İkinci Dünya Savaşı sonrası kendisini demokrasinin, çağdaşlığın simgesi olarak gören Batı Bloku’nun kendi içinde yaşadığı en zorlu sınav kuşkusuz Vietnam Savaşı oldu. ABD’den Vietnam’a gönderilen askerlerin yaşadıkları travmalar; bu toplum içinde önemli bir uyanışın ve aydınlanmanın sembolü oldu. ‘Vietnam’da ne işimiz var?’ sorusu çok uzun yıllar sorulmaya devam etti. Soğuk Savaş döneminin en çetin süreçlerinde ABD’de Muhammed Ali, Malcolm X gibi tanınan isimlerin de protesto ettikleri bir savaştı bu.
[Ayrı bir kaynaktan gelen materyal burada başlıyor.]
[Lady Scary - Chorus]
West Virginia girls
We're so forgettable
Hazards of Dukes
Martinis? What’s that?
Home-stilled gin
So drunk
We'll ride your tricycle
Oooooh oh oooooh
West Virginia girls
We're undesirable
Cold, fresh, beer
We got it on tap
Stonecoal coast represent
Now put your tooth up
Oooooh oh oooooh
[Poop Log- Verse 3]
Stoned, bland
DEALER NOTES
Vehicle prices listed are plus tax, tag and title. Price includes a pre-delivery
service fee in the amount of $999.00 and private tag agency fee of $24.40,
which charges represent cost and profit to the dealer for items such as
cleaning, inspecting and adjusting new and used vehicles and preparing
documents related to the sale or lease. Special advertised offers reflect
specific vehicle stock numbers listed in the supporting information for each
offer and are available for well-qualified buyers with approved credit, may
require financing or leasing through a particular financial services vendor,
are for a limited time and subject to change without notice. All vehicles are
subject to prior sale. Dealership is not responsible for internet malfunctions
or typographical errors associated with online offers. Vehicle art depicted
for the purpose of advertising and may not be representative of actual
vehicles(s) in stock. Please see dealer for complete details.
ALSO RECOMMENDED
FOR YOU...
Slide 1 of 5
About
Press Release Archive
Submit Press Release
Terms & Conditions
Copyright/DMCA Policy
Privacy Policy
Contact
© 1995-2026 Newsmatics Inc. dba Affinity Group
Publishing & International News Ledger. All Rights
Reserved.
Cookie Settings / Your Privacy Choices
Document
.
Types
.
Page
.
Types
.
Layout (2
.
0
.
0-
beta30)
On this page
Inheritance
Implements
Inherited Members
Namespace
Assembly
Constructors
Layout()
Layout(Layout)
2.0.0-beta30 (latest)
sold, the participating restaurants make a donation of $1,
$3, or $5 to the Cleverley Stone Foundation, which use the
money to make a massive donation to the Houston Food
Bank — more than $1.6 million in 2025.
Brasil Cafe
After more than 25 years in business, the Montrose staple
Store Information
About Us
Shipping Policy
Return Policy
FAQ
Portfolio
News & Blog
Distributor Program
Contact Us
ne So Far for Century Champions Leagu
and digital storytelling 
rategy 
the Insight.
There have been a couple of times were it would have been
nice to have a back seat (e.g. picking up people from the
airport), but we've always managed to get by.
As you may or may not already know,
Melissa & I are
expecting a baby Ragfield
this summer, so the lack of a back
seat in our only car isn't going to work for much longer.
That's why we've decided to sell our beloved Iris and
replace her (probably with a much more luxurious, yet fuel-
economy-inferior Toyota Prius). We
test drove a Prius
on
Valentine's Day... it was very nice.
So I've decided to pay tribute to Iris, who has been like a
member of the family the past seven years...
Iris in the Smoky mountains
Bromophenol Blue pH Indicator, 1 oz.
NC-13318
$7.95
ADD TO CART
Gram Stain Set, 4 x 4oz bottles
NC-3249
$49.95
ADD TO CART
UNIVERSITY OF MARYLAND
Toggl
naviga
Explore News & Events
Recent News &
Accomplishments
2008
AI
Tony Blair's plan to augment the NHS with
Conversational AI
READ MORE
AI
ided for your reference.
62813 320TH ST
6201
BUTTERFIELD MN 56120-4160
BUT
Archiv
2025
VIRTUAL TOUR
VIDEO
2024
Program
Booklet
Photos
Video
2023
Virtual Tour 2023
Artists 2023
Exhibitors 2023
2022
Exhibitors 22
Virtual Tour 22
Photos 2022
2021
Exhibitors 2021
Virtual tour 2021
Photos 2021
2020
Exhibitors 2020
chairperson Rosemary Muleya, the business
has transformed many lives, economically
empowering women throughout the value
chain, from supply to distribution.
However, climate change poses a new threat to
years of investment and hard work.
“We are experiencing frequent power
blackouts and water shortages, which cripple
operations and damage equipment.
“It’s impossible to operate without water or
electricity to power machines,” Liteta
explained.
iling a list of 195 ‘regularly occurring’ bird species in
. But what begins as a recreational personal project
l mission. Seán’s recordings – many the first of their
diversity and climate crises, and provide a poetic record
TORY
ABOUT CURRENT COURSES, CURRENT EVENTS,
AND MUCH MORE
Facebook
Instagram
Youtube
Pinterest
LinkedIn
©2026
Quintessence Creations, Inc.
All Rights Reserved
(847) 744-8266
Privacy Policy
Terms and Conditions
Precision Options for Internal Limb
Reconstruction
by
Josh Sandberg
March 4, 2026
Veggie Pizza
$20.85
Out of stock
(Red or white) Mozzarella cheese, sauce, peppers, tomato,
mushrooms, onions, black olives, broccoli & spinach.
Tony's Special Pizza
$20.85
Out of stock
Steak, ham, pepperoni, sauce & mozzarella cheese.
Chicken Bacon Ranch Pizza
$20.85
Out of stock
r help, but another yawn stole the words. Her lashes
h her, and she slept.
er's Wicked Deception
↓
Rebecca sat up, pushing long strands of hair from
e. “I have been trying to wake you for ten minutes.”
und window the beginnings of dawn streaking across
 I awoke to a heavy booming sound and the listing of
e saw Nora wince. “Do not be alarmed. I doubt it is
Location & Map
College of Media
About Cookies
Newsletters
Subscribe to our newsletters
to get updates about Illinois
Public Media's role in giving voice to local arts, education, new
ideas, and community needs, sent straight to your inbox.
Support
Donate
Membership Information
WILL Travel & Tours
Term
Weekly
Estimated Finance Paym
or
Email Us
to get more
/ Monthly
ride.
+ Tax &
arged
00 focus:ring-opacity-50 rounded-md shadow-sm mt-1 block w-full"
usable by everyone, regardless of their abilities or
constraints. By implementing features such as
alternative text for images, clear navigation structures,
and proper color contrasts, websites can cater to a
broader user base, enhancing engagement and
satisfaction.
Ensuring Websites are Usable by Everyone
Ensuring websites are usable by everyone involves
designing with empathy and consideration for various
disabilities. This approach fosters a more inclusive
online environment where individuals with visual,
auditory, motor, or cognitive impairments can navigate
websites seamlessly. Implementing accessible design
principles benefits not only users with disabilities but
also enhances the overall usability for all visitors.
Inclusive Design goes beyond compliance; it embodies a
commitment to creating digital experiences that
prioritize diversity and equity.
Öyleyse gelin, Vietnam Savaşı’nın ABD toplumunda hangi duyguları ayağa kaldırdığını yeniden anımsayalım.
İkinci Dünya Savaşı sonrası Dünya’nın iki kutbu arasında başlayan Soğuk Savaş’ın en şiddetli yılları 1960’lar oldu. Bu dönemde alev alan Vietnam Savaşı ise savaşın çirkin yüzünü tüm insanlığa bir kere daha yaşattı.
On binlerce ABD askeri bir anda hiç tanımadıkları, bilmedikleri topraklara; Asya ücralarına doğru yola koyuldular, girdikleri bu savaştan çıkmaları ise hiç kolay olmayacaktı.
Dönemin en başarılı ve tanınmış sporcularından Muhammed Ali de Vietnam Savaşı’na karşı çıkan en bilindik aktivistlerden biriydi.
Muhammed Ali’nin bu tutumu tüm dünyada savaş karşıtlarının ve ırk ayrımcılığına karşı mücadele eden aktivistlerin büyük beğenisini toplasa da, Ali’ye çok pahalıya mal oldu.
ABD şehirlerinde savaş karşıtı gösteriler yoğunlaşırken cepheden de iyi haberler gelmiyordu. ABD ve müttefikleri tüm uğraşlarına rağmen Kuzey Vietnam savunmasını yaramadılar.
Vietnam’da elde edilen zaferin Çin Halk Cumhuriyeti ile Sovyet Rusya arasındaki sorunları gidereceği düşünülüyordu ama bu savaşın ardından iki ülke arasındaki fikir ayrılıkları daha çok büyüdü.
İkinci Dünya Savaşı’ndan sonra insanlığın yaşadığı en büyük trajedi olarak kayıtlara geçen Vietnam Savaşı, demokrasi bloku olarak kodlanan Batı’nın acımasız yüzünü ortaya çıkartan bir örnek olarak kayıtlara geçti.